/exBERT

Primary LanguagePythonApache License 2.0Apache-2.0

exBERT

The details of the model is in paper.

Pre-train an exBERT model (only the extension part)

In command line:

python Pretraining.py -e 1 
  -b 256 
  -sp path_to_storage
  -dv 0 1 2 3 -lr 1e-04 
  -str exBERT    
  -config path_to_config_file_of_the_OFF_THE_SHELF_MODEL ./config_and_vocab/exBERT/bert_config_ex_s3.json  
  -vocab ./config_and_vocab/exBERT/exBERT_vocab.txt 
  -pm_p path_to_state_dict_of_the_OFF_THE_SHELF_MODEL
  -dp path_to_your_training_data
  -ls 128 
  -p 1

You can replace the path_to_config_file_of_the_OFF_THE_SHELF_MODEL and path_to_state_dict_of_the_OFF_THE_SHELF_MODEL to any weel pre-trained model in BERT archietecture. ./config_and_vocab/exBERT/bert_config_ex_s3.json defines the size of extension module.

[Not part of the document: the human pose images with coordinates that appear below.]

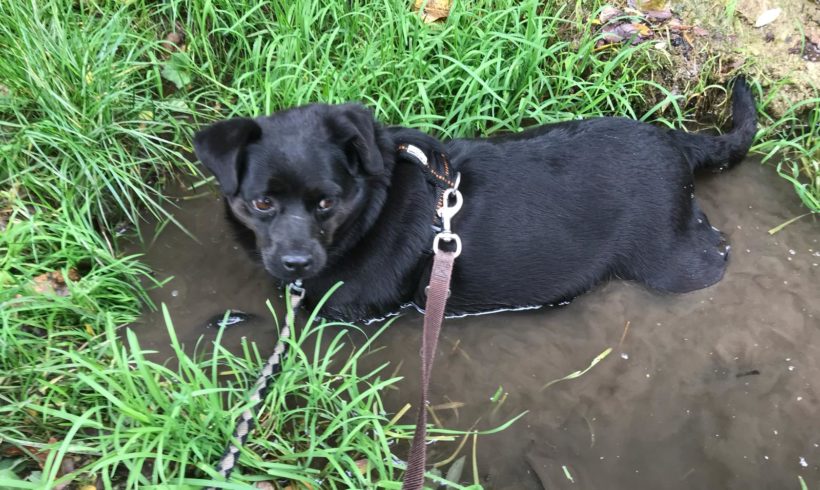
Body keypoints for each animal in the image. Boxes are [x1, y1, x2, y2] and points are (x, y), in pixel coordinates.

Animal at [193, 78, 756, 322]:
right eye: (262, 204)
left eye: (326, 203)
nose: (296, 261)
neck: (369, 209)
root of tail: (676, 141)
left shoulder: (346, 313)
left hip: (673, 262)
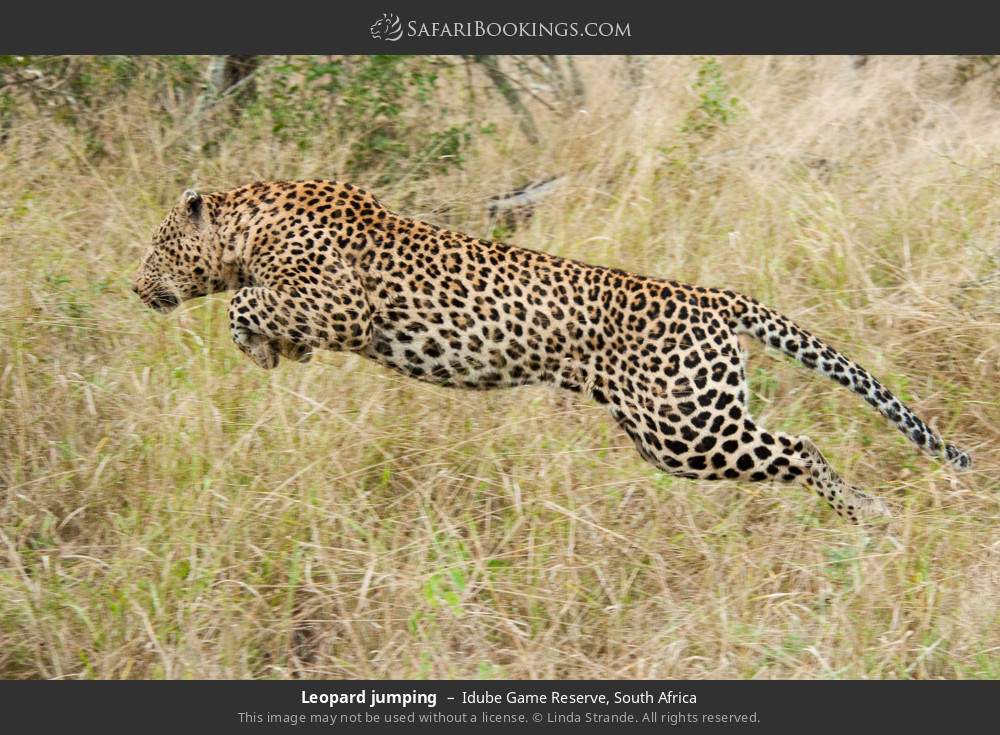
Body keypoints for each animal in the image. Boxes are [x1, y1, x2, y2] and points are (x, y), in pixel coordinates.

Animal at [132, 180, 972, 524]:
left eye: (156, 245)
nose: (135, 286)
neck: (249, 224)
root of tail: (712, 296)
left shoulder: (343, 305)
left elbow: (246, 303)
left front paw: (255, 341)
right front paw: (277, 352)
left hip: (687, 428)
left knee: (801, 447)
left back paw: (868, 513)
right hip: (673, 429)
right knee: (797, 446)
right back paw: (868, 510)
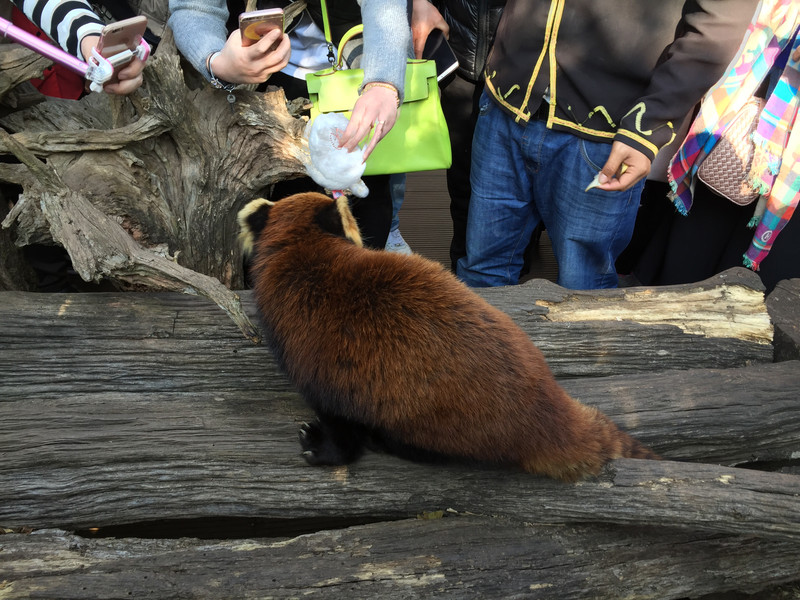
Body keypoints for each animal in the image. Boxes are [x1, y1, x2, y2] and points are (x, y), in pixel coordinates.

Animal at [236, 192, 656, 482]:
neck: (299, 247)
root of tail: (545, 402)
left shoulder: (317, 357)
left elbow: (339, 419)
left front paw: (323, 446)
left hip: (433, 414)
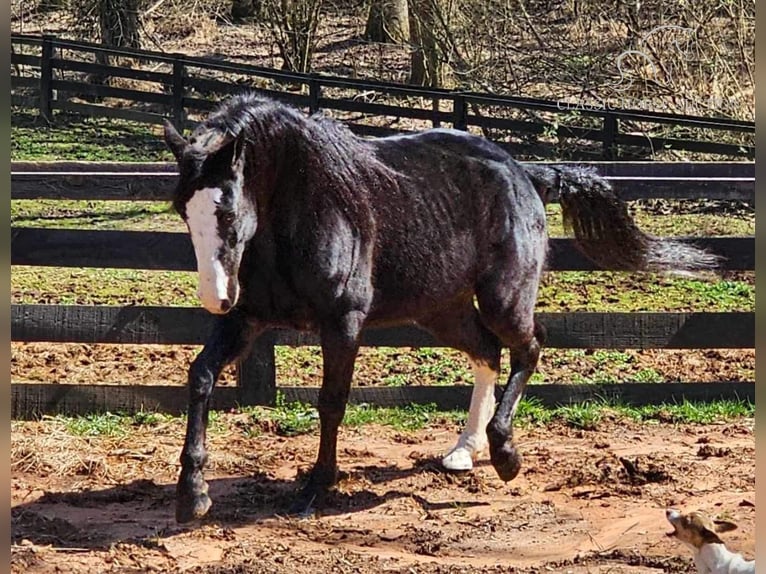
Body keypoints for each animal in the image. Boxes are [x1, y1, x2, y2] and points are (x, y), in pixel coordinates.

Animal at [162, 94, 720, 528]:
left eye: (227, 209)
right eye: (183, 209)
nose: (215, 296)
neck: (303, 206)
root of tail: (525, 172)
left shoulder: (342, 324)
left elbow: (331, 402)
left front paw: (316, 490)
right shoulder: (246, 321)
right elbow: (201, 377)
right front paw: (193, 495)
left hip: (502, 298)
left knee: (528, 347)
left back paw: (504, 454)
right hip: (441, 310)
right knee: (488, 352)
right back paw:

Pre-train an exBERT model (whole model)

python Pretraining.py -e 1 
  -b 256 
  -sp path_to_storage
  -dv 0 1 2 3 -lr 1e-04 
  -str exBERT    
  -config path_to_config_file_of_the_OFF_THE_SHELF_MODEL ./config_and_vocab/exBERT/bert_config_ex_s3.json  
  -vocab ./config_and_vocab/exBERT/exBERT_vocab.txt 
  -pm_p path_to_state_dict_of_the_OFF_THE_SHELF_MODEL
  -dp path_to_your_training_data
  -ls 128 
  -p 1
  -t_ex_only ""

-t_ex_only "" enable training the whole model

Pre-train an exBERT with no extension of vocab

python Pretraining.py -e 1 
  -b 256 
  -sp path_to_storage
  -dv 0 1 2 3 -lr 1e-04 
  -str exBERT    
  -config path_to_config_file_of_the_OFF_THE_SHELF_MODEL config_and_vocab/exBERT_no_ex_vocab/bert_config_ex_s3.json
  -vocab path_to_vocab_file_of_the_OFF_THE_SHELF_MODEL
  -pm_p path_to_state_dict_of_the_OFF_THE_SHELF_MODEL
  -dp path_to_your_training_data
  -ls 128 
  -p 1
  -t_ex_only ""

Data preparation

Input data for pre-training script should be a .pkl file which contains two a list with two elements, e.g. [list1, list2]. list1 and list2 should contains the sentences like [CLS] sentence A [SEP] sentence B [SEP]. The only differnece between list1 and list2 is the relationship between sentence A and sentence B is IsNext or NotNext. Please check example_data.pkl

We also provide a simple script to generate the data from raw text file. python data_preprocess.py -voc path_to_vocab_file -ls 128 -dp path_to_txt_file -n_c 5 -rd 1 -sp ./your_data.pkl replace 128 to the max length limit you want try python data_preprocess.py -voc ./exBERT_vocab.txt -ls 128 -dp ./example_raw_text.txt -n_c 5 -rd 1 -sp ./example_data.pkl

Or you can do your own data preparation and organize the data with the format metioned above.